The bolt is secured by the friction between the bolt and nut threads. That friction is a material property, and is effected by the materials used for each, and also whether lubricant is used. Yes, sometimes you want to use lubricant in your bolts. “But that reduces the locking friction!” That’s a drawback, but different designs have different needs.
So what happens if you double spiral your threads, so you could install it either left or right handed? You make your bolt useless. The whole grip of the bolt is accomplished by riding the threads against each other. Yes, you typically only engage about 3 or 4 threads between the bolt and nut, but you need to engage those whole threads. The gaps in the diamond teeth threads mean you have less surface area in contact, which means less friction. Oops. There is also the possibility of galling the metal, meaning the metal deforms and sticks together. Now your bolt may not come apart – ever. Makes it hard to replace.
Thread shape isn’t that variable. Some bolts have big threads, some smaller. That makes more threads per inch, but takes more turns to install. As for the thread profile, you have to be able to machine it with a precision cut, you don’t want too sharp of corners in the bottoms of the threads because those cause stress concentrations that can make the bolt break early. And you want to be able to cut the spiral inside and outside of holes. The beveled spiral cut is pretty optimized.

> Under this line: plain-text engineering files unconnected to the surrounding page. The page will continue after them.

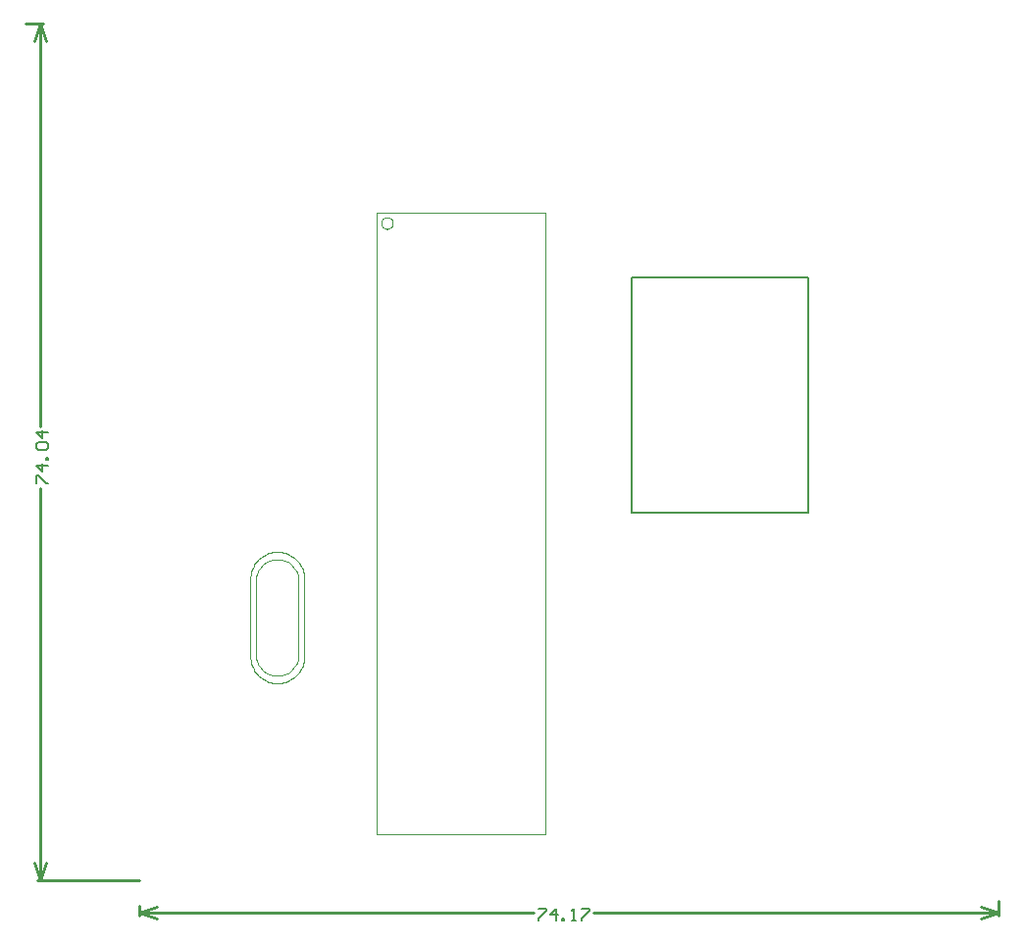
<source format=gbr>
%FSTAX23Y23*%
%MOIN*%
%SFA1B1*%

%IPPOS*%
%ADD39C,0.005000*%
%ADD44C,0.003937*%
%ADD45C,0.010000*%
%ADD47C,0.006000*%
%LNpcb1_mechanical_13-1*%
%LPD*%
G54D39*
X0443Y02285D02*
Y03085D01*
X0383Y02285D02*
X0443D01*
X0383D02*
Y03085D01*
X0443*
G54D44*
X02533Y01798D02*
D01*
X02533Y01791*
X02534Y01785*
X02535Y01779*
X02537Y01772*
X02538Y01766*
X02541Y0176*
X02544Y01755*
X02547Y01749*
X0255Y01744*
X02554Y01739*
X02559Y01734*
X02563Y0173*
X02568Y01725*
X02573Y01722*
X02579Y01718*
X02584Y01715*
X0259Y01713*
X02596Y01711*
X02602Y01709*
X02609Y01707*
X02615Y01707*
X02621Y01706*
X02628*
X02634Y01707*
X0264Y01707*
X02647Y01709*
X02653Y01711*
X02659Y01713*
X02665Y01715*
X0267Y01718*
X02676Y01722*
X02681Y01725*
X02686Y0173*
X0269Y01734*
X02695Y01739*
X02699Y01744*
X02702Y01749*
X02705Y01755*
X02708Y0176*
X02711Y01766*
X02712Y01772*
X02714Y01779*
X02715Y01785*
X02716Y01791*
X02716Y01798*
X02697Y02055D02*
D01*
X02697Y0206*
X02697Y02065*
X02696Y0207*
X02695Y02075*
X02693Y02079*
X02691Y02084*
X02689Y02089*
X02686Y02093*
X02683Y02097*
X0268Y02101*
X02677Y02105*
X02673Y02109*
X02669Y02112*
X02665Y02115*
X02661Y02118*
X02656Y0212*
X02652Y02122*
X02647Y02124*
X02642Y02125*
X02637Y02126*
X02632Y02127*
X02627Y02127*
X02622*
X02617Y02127*
X02612Y02126*
X02607Y02125*
X02602Y02124*
X02597Y02122*
X02593Y0212*
X02588Y02118*
X02584Y02115*
X0258Y02112*
X02576Y02109*
X02572Y02105*
X02569Y02101*
X02566Y02097*
X02563Y02093*
X0256Y02089*
X02558Y02084*
X02556Y02079*
X02554Y02075*
X02553Y0207*
X02552Y02065*
X02552Y0206*
X02552Y02055*
Y01805D02*
D01*
X02552Y01799*
X02552Y01794*
X02553Y01789*
X02554Y01784*
X02556Y0178*
X02558Y01775*
X0256Y0177*
X02563Y01766*
X02566Y01762*
X02569Y01758*
X02572Y01754*
X02576Y0175*
X0258Y01747*
X02584Y01744*
X02588Y01741*
X02593Y01739*
X02597Y01737*
X02602Y01735*
X02607Y01734*
X02612Y01733*
X02617Y01732*
X02622Y01732*
X02627*
X02632Y01732*
X02637Y01733*
X02642Y01734*
X02647Y01735*
X02652Y01737*
X02656Y01739*
X02661Y01741*
X02665Y01744*
X02669Y01747*
X02673Y0175*
X02677Y01754*
X0268Y01758*
X02683Y01762*
X02686Y01766*
X02689Y0177*
X02691Y01775*
X02693Y0178*
X02695Y01784*
X02696Y01789*
X02697Y01794*
X02697Y01799*
X02697Y01805*
X02716Y02061D02*
D01*
X02716Y02068*
X02715Y02074*
X02714Y0208*
X02712Y02087*
X02711Y02093*
X02708Y02099*
X02705Y02104*
X02702Y0211*
X02699Y02115*
X02695Y0212*
X0269Y02125*
X02686Y02129*
X02681Y02134*
X02676Y02137*
X0267Y02141*
X02665Y02144*
X02659Y02146*
X02653Y02148*
X02647Y0215*
X0264Y02152*
X02634Y02152*
X02628Y02153*
X02621*
X02615Y02152*
X02609Y02152*
X02602Y0215*
X02596Y02148*
X0259Y02146*
X02584Y02144*
X02579Y02141*
X02573Y02137*
X02568Y02134*
X02563Y02129*
X02559Y02125*
X02554Y0212*
X0255Y02115*
X02547Y0211*
X02544Y02104*
X02541Y02099*
X02538Y02093*
X02537Y02087*
X02535Y0208*
X02534Y02074*
X02533Y02068*
X02533Y02061*
X03017Y03271D02*
D01*
X03017Y03273*
X03017Y03274*
X03017Y03275*
X03016Y03277*
X03016Y03278*
X03016Y03279*
X03015Y0328*
X03014Y03282*
X03013Y03283*
X03013Y03284*
X03012Y03285*
X03011Y03286*
X0301Y03287*
X03009Y03287*
X03007Y03288*
X03006Y03289*
X03005Y03289*
X03004Y0329*
X03002Y0329*
X03001Y03291*
X03Y03291*
X02998Y03291*
X02997*
X02995Y03291*
X02994Y03291*
X02993Y0329*
X02991Y0329*
X0299Y03289*
X02989Y03289*
X02988Y03288*
X02987Y03287*
X02985Y03287*
X02984Y03286*
X02983Y03285*
X02982Y03284*
X02982Y03283*
X02981Y03282*
X0298Y0328*
X0298Y03279*
X02979Y03278*
X02979Y03277*
X02978Y03275*
X02978Y03274*
X02978Y03273*
X02978Y03271*
X02978Y0327*
X02978Y03268*
X02978Y03267*
X02979Y03266*
X02979Y03264*
X0298Y03263*
X0298Y03262*
X02981Y03261*
X02982Y0326*
X02982Y03258*
X02983Y03257*
X02984Y03257*
X02985Y03256*
X02987Y03255*
X02988Y03254*
X02989Y03253*
X0299Y03253*
X02991Y03252*
X02993Y03252*
X02994Y03252*
X02995Y03252*
X02997Y03251*
X02998*
X03Y03252*
X03001Y03252*
X03002Y03252*
X03004Y03252*
X03005Y03253*
X03006Y03253*
X03007Y03254*
X03009Y03255*
X0301Y03256*
X03011Y03257*
X03012Y03257*
X03013Y03258*
X03013Y0326*
X03014Y03261*
X03015Y03262*
X03016Y03263*
X03016Y03264*
X03016Y03266*
X03017Y03267*
X03017Y03268*
X03017Y0327*
X03017Y03271*
X02697Y01805D02*
Y02063D01*
X02552Y01805D02*
Y02063D01*
X02716Y01798D02*
Y02061D01*
X02533Y01798D02*
Y02061D01*
X02962Y01192D02*
X03537D01*
X02962Y03307D02*
X03537D01*
Y01192D02*
Y03307D01*
X02962Y01192D02*
Y03307D01*
G54D45*
X05075Y00915D02*
Y00965D01*
X02155Y00915D02*
Y0095D01*
X037Y00925D02*
X05075D01*
X02155D02*
X03497D01*
X05015Y00945D02*
X05075Y00925D01*
X05015Y00905D02*
X05075Y00925D01*
X02155D02*
X02215Y00905D01*
X02155Y00925D02*
X02215Y00945D01*
X0177Y0395D02*
X0183D01*
X0181Y01035D02*
X02155D01*
X0182Y02581D02*
Y0395D01*
Y01035D02*
Y02371D01*
X018Y0389D02*
X0182Y0395D01*
X0184Y0389*
X0182Y01035D02*
X0184Y01095D01*
X018D02*
X0182Y01035D01*
G54D47*
X03513Y00939D02*
X03539D01*
Y00932*
X03513Y00906*
Y00899*
X03572D02*
Y00939D01*
X03553Y00919*
X03579*
X03592Y00899D02*
Y00906D01*
X03599*
Y00899*
X03592*
X03625D02*
X03638D01*
X03631*
Y00939*
X03625Y00932*
X03658Y00939D02*
X03684D01*
Y00932*
X03658Y00906*
Y00899*
X01806Y02387D02*
Y02414D01*
X01812*
X01839Y02387*
X01845*
Y02446D02*
X01806D01*
X01826Y02427*
Y02453*
X01845Y02466D02*
X01839D01*
Y02473*
X01845*
Y02466*
X01812Y02499D02*
X01806Y02506D01*
Y02519*
X01812Y02525*
X01839*
X01845Y02519*
Y02506*
X01839Y02499*
X01812*
X01845Y02558D02*
X01806D01*
X01826Y02538*
Y02565*
M02*
</source>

The key is to use permanent fasteners where possible (i.e. rivets, welding, making from one piece of metal, etc). Where you must use bolts, use secondary locking features. That means lockwire, or pins, or locking nuts and locking plates, or adhesives – any number of methods. Also, soft stow. If you don’t have to hard mount to the walls, pack in foam all the way around to dampen the vibrations.

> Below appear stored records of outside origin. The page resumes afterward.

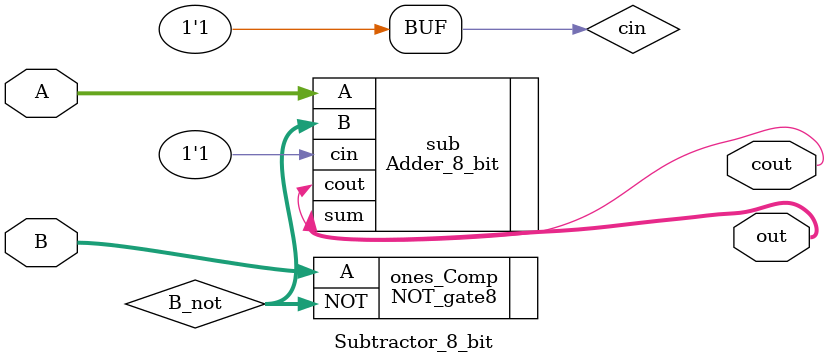
<source format=v>
`timescale 1ns / 1ps


module Subtractor_8_bit(
input [7:0]A,
input [7:0]B,
output [7:0]out,
output cout
    );
    
    wire [7:0]B_not;
    reg [7:0]result;
    reg cin = 1'b1;
   // reg cin1 =1'b0;
    reg [7:0]temp_out;
    NOT_gate8 ones_Comp(.A(B),.NOT(B_not));
    Adder_8_bit sub(.A(A),.B(B_not),.cin(cin),.sum(out),.cout(cout));
    //no carry take 2's comp
    //if carry result as it is.
endmodule

</source>
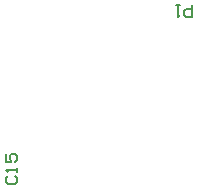
<source format=gbr>
G04*
G04 #@! TF.GenerationSoftware,Altium Limited,Altium Designer,24.0.1 (36)*
G04*
G04 Layer_Color=32896*
%FSLAX25Y25*%
%MOIN*%
G70*
G04*
G04 #@! TF.SameCoordinates,852D5C1C-0582-447D-AFC5-A22B4F0E1159*
G04*
G04*
G04 #@! TF.FilePolarity,Positive*
G04*
G01*
G75*
%ADD62C,0.00591*%
D62*
X61188Y237704D02*
X60532Y237048D01*
Y235736D01*
X61188Y235080D01*
X63812D01*
X64468Y235736D01*
Y237048D01*
X63812Y237704D01*
X64468Y239016D02*
Y240328D01*
Y239672D01*
X60532D01*
X61188Y239016D01*
X60532Y244920D02*
Y242296D01*
X62500D01*
X61844Y243608D01*
Y244264D01*
X62500Y244920D01*
X63812D01*
X64468Y244264D01*
Y242952D01*
X63812Y242296D01*
X122624Y294468D02*
Y290532D01*
X120656D01*
X120000Y291188D01*
Y292500D01*
X120656Y293156D01*
X122624D01*
X118688Y294468D02*
X117376D01*
X118032D01*
Y290532D01*
X118688Y291188D01*
M02*

</source>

3. I still can’t figure out how you can tighten the bolt to the nut while pulling the bolt away from the nut. First you have to get the bolt through the hole in the objects you’re bolting. Then you have to engage the nut. The nut has to go on after the bolt goes through the hole. How does the nut get onto the bolt if not threaded on from the end? Then you have to stretch the bolt to apply preload to the objects being bolted together. How do you stretch the bolt by pulling it away from the nut, and have the bolt squeeze in on the bolted objects? You are increasing the distance between the bolt head and nut and trying to squeeze the items in that zone. That does not make sense.
June 28th, 2006 at 10:57 am
OK Irishman, I’ll go away and think about what you said. But I think there is more than one way to skin a cat. ( To use an old expression that may not be political correct now!).
Words like leverage, pressure, friction, spring loading come to mind at the moment. Are there any machinists out there trying out this idea, and can it be optimised?
Ivan. ( PS, Maybe this should be considered elsewhere, as I think Phil would agree it is off-topic.)
June 29th, 2006 at 1:20 pm
Somebody needs to look at the hydraulic bolt tensioning industry and the hydraulic wrench industry. There’s a wealth of information on this topic. Better yet, Google “hydraulic bolt tensioning” or “hydraulic torque wrenches” or even hydraulic bolting. You’ll find everything you ever wanted to know about it.